Use Case: Organized scraping operations that need multiple consistent identities. Great for maintaining separate sessions for different data sources or simulating multiple users.

4. Error Handling & Retries

Implements robust retry logic with exponential backoff using HTTParty's proxy configuration options.

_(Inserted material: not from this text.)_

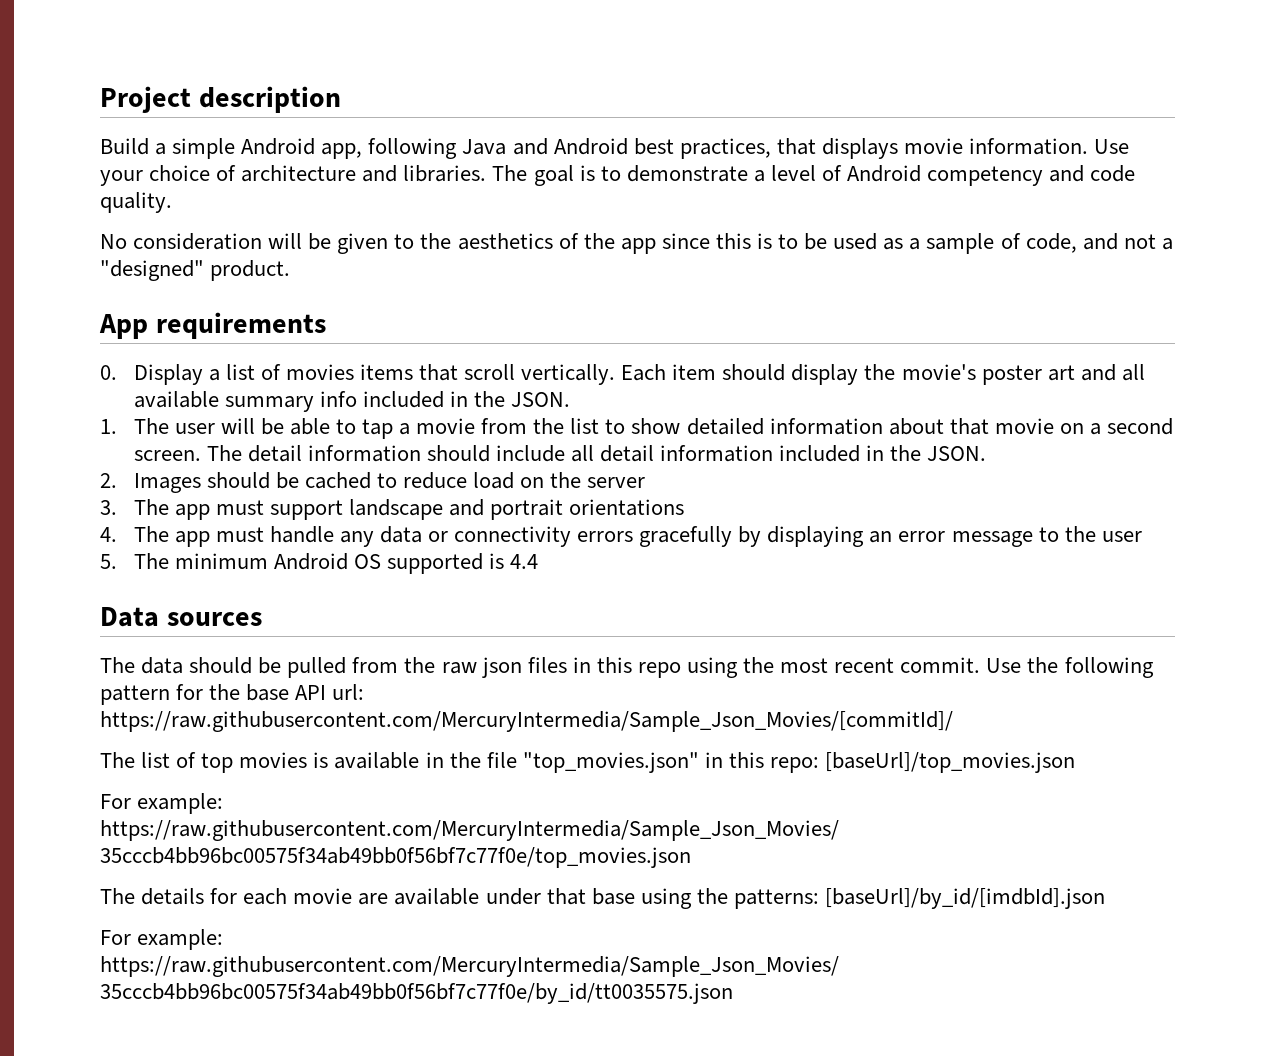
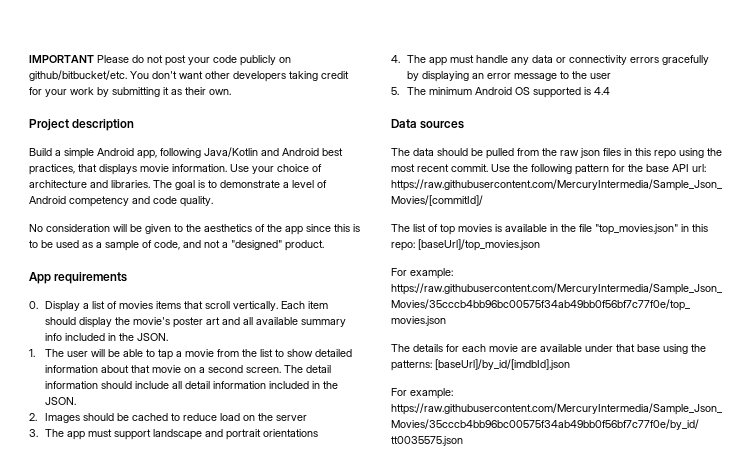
(100, 99) none -> [29,55,291,66] [29,70,349,82] [29,87,231,97] IMPORTANT Please do not post your code publicly on github/bitbucket/etc. You don't want other developers taking credit for your work by submitting it as their own. //
[462,139,507,155] Java -> [204,147,258,157] Java/Kotlin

Essential for production applications that need to handle failures gracefully.

require 'httparty'

class RobustScraper
  include HTTParty
  
  def self.scrape_with_retry(url, max_retries = 3)
    proxy_config = {
      http_proxyaddr: 'network.mrproxy.com',
      http_proxyport: 10000,
      http_proxyuser: 'user-country-de',
      http_proxypass: 'pass123'
    }
    
    max_retries.times do |attempt|
      begin
        response = get(url, proxy_config.merge(timeout: 30))
        return response if response.success?
        
        puts "Attempt #{attempt + 1} failed with status #{response.code}"
        sleep(2 ** attempt)  # Exponential backoff
        
      rescue => e
        puts "Attempt #{attempt + 1} failed: #{e.message}"
        sleep(2 ** attempt)
      end
    end
    
    nil
  end
end

result = RobustScraper.scrape_with_retry('https://example.com')
puts result ? "Success" : "Failed after retries"

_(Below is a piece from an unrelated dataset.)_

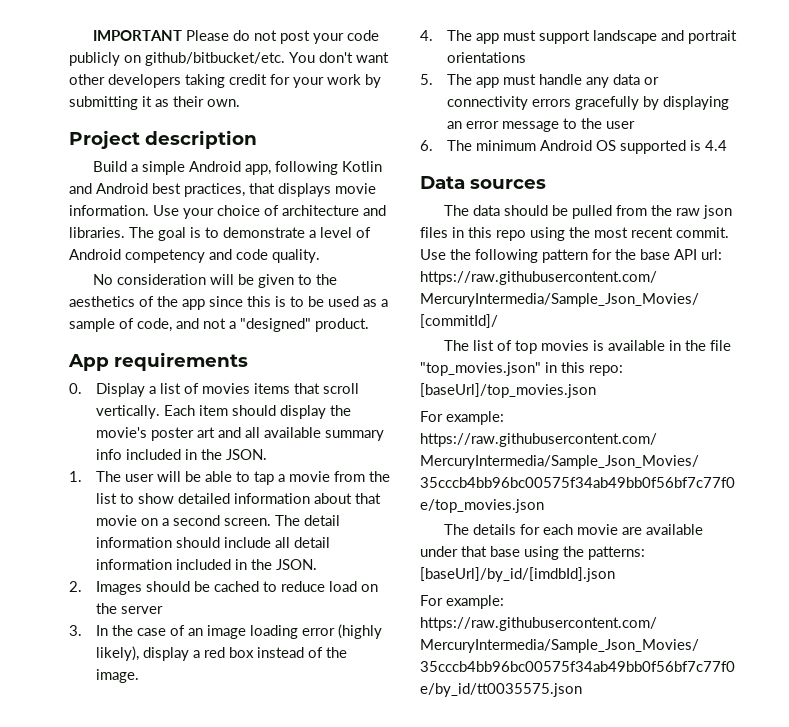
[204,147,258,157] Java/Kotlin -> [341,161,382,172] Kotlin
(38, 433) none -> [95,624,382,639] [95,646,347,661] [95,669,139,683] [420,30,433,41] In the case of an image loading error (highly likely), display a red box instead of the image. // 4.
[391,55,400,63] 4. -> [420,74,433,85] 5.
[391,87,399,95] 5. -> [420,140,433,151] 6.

Use Case: Production-ready scraping that must handle temporary network issues, server errors, and proxy failures without losing data or crashing the application.

5. Concurrent Scraping

Demonstrates parallel scraping using Ruby threads with different static proxy sessions. Each thread maintains its own consistent IP address for maximum performance.

require 'net/http'
require 'uri'
require 'thread'

def scrape_with_proxy(url, session_id)
  proxy_uri = URI.parse("http://user-country-fr-sessid-#{session_id}:pass123@network.mrproxy.com:10000")
  uri = URI.parse(url)
  
  http = Net::HTTP.new(uri.host, uri.port,
                      proxy_uri.host, proxy_uri.port,
                      proxy_uri.user, proxy_uri.password)
  http.use_ssl = true
  
  request = Net::HTTP::Get.new(uri.request_uri)
  response = http.request(request)
  
  puts "Scraped #{url}: #{response.code}"
rescue => e
  puts "Error scraping #{url}: #{e.message}"
end

urls = [
  'https://example.com/page1',
  'https://example.com/page2',
  'https://example.com/page3',
  'https://example.com/page4',
  'https://example.com/page5'
]

threads = []
urls.each_with_index do |url, index|
  threads << Thread.new do
    scrape_with_proxy(url, "worker#{index + 1}")
  end
end

threads.each(&:join)
puts "All scraping completed"

Use Case: High-performance scraping that needs to process multiple URLs quickly while maintaining separate identities. Perfect for bulk data collection with time constraints.

6. Custom Headers

Shows how to add realistic browser headers when using HTTParty with proxies. This helps avoid detection by making requests appear more legitimate and browser-like.

require 'httparty'

class CustomScraper
  include HTTParty
  
  http_proxy 'network.mrproxy.com', 10000, 'user-country-ca', 'pass123'
  
  def self.scrape_with_headers(url)
    headers = {
      'User-Agent' => 'Mozilla/5.0 (Windows NT 10.0; Win64; x64)',
      'Accept-Language' => 'en-US,en;q=0.9'
    }
    
    response = get(url, headers: headers, timeout: 30)
    
    {
      status: response.code,
      content_type: response.headers['content-type'],
      body_length: response.body.length
    }
  rescue => e
    { error: e.message }
  end
end

result = CustomScraper.scrape_with_headers('https://example.com')
puts result

Use Case: Scraping sites that check for browser-like behavior or when you need to match headers to your proxy's geographic location for consistency and avoiding detection.